We explain what elasticity is in physics and what the formula for this property is like. Also, examples and elastic materials.

Elasticity allows a material to return to its original shape when deformed.

## What is elasticity in physics?

When inphysical We speak of elasticity, we refer to the property of certain materials to be deformed under an external force that acts on them and then recover their original shape when said force disappears. These types of behaviors are known as reversible deformations orshape memory.

Not all materials are elastic and those that break, fragment or remain deformed after the action of the force external are just not elastic at all.

The principles of elasticity are studied by the mechanics of deformable solids, according to the Theory of Elasticity, which explains how a solid it deforms or moves in response to external forces that affect it.

Thus, when these deformable solids receive said external force, they deform and accumulate an amount of elastic potential energy and, therefore, internal energy within them.

Said energy, once the deforming force has been removed, will be the one that forces the solid to regain its shape and transform into Kinetic energy, making it move or vibrate.

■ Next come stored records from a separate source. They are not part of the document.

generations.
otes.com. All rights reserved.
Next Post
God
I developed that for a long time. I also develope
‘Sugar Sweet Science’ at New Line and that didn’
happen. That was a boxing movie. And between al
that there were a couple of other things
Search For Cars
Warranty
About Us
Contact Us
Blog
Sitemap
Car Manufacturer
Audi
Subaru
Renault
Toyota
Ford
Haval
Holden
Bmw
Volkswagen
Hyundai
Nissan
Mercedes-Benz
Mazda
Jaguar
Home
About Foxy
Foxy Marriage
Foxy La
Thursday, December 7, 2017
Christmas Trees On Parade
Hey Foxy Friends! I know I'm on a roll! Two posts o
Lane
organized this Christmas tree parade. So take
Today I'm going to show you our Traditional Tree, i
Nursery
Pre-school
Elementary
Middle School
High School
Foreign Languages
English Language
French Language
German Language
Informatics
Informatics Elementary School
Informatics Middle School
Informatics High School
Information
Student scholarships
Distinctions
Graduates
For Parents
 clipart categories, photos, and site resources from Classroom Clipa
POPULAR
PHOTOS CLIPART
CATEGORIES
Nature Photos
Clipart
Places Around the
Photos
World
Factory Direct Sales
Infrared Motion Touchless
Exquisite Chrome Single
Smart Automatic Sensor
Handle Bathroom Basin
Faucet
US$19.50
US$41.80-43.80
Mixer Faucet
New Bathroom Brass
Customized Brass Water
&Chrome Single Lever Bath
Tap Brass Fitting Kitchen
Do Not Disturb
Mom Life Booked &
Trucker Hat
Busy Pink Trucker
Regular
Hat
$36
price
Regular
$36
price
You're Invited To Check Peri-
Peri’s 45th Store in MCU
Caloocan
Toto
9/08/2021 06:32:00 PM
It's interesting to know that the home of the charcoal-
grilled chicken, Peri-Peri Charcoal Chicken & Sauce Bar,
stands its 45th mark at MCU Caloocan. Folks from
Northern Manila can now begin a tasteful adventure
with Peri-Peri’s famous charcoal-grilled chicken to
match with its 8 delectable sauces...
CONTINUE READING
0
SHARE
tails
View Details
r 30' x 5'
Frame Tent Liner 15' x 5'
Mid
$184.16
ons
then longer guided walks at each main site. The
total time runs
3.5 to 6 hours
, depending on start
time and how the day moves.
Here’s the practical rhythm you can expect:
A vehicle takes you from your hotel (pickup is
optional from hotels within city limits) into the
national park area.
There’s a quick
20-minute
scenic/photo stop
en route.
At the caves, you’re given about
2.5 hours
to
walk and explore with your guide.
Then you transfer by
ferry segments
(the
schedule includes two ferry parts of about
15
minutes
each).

The magnitude of the external force and the coefficients of elasticity of the deformed object will be those that allow calculating the size of the deformation, the magnitude of the elastic response and the accumulated stress in the process.

## Formula of elasticity in physics

When a force is applied to an elastic material, it deforms or compresses. For the mechanics, the important thing about the fact is the amount of force applied per unit area, which we will call effort (σ).

We will call the degree of stretching or compression of matter deformation (ϵ) and we will calculate it by dividing the length ofmovement of the solid (ΔL) by its initial length (L0), that is: ϵ = ΔL / L 0.

On the other hand, one of the main laws that governs the phenomenon of elasticity is theHooke's law. This law was formulated in the seventeenth century by physicist Robert Hooke when he studied a spring and realized that the force necessary to compress it was proportional to the variation in its elongation when applying said force.

This law is formulated as follows: F = ˗k.x where F is the force, x the length compression or elongation, and k a constant of proportionality (spring constant) expressed in Newtons over meters (N / m).

Finally, thepotential energy Elastic associated with the elastic force is represented by the formula: Ep (x) = ½. k.x2.

## Examples of elasticity in physics

Compressed springs accumulate potential energy and when released they regain their shape.

The elasticity of materials is a property that we test daily. Some examples are:

• Springs The springs that are under certain buttons, or that push the bread from the toaster up when it is ready, operate on the basis of elastic tension: they are compressed and accumulate potential energy, then they are released and regain their shape by throwing the bread up. toasted.
• Buttons. The buttons on the remote control of the television operate thanks to the elasticity of the material that compose them, since they can be compressed under the force of our fingers, activating the circuit that is underneath, and then recovering their initial position (not activating the circuit immediately ), ready to be pressed again.
• The gum. The resin from which gum or chewing gum is made is extremely elastic, to the point that we can compress it between the teeth or expand it by filling it with air and making a bomb, assuming that it will retain its more or less original shape.
• The tires. An airplane, a car, a motorcycle, operate based on the elasticity of the rubber, which once inflated with air, it can withstand the enormous weight of the entire vehicle and deform slightly, but without losing its shape memory, thus exerting a endurance and keeps the vehicle suspended.

## Elastic materials

Elastic materials, those capable of recovering their original shape after suffering partial or total deformation, are numerous: rubber, rubber, nylon, lycra, latex, chewing gum, wool, silicone, foam rubber, graphene, fiberglass, plastic, rope, among others.

These materials are extremely useful in the manufacturing industry, since from them a myriad of applications and objects of practical use can be made.